§ THE TASK:
Within the listing below, please copy exactly the lines between the line holding "ring pip: (6, 251)" and the line holding "ring mcp: (371, 293)", inclusive.

§ DATA SHOWN:
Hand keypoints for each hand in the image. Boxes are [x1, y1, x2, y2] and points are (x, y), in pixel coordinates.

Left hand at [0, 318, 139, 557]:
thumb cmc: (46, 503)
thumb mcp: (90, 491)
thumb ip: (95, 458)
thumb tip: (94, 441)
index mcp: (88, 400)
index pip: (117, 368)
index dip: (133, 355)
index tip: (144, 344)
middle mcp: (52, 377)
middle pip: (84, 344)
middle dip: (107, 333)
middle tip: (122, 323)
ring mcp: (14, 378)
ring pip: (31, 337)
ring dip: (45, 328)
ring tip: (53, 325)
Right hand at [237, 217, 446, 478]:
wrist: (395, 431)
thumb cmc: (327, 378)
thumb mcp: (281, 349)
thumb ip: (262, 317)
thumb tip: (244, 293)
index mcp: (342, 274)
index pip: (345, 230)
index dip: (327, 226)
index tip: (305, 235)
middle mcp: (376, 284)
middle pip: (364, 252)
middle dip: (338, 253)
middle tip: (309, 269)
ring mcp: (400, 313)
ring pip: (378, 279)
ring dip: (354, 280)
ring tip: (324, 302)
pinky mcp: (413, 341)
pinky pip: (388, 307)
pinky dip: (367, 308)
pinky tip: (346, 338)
...
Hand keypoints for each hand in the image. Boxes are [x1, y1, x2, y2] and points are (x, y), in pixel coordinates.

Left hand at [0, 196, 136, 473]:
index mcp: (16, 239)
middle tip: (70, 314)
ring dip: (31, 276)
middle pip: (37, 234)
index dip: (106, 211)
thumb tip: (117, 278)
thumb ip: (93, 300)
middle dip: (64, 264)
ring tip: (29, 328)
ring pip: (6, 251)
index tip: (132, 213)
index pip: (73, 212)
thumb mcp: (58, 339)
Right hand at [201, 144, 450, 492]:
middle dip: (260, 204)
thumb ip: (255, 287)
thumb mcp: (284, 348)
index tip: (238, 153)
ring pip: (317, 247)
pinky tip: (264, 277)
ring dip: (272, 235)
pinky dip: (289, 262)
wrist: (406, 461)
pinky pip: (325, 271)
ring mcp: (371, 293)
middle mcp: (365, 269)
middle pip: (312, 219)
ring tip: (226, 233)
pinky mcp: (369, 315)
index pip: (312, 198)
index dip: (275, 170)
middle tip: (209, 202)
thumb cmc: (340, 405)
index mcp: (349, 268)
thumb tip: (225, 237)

§ FINAL ANSWER:
ring pip: (6, 251)
index tip: (132, 213)
index pip: (73, 212)
thumb mcp: (58, 339)
Right hand at [201, 144, 450, 492]:
middle dip: (260, 204)
thumb ip: (255, 287)
thumb mcp: (284, 348)
index tip: (238, 153)
ring pip: (317, 247)
pinky tip: (264, 277)
ring dip: (272, 235)
pinky dip: (289, 262)
wrist: (406, 461)
pinky pip: (325, 271)
ring mcp: (371, 293)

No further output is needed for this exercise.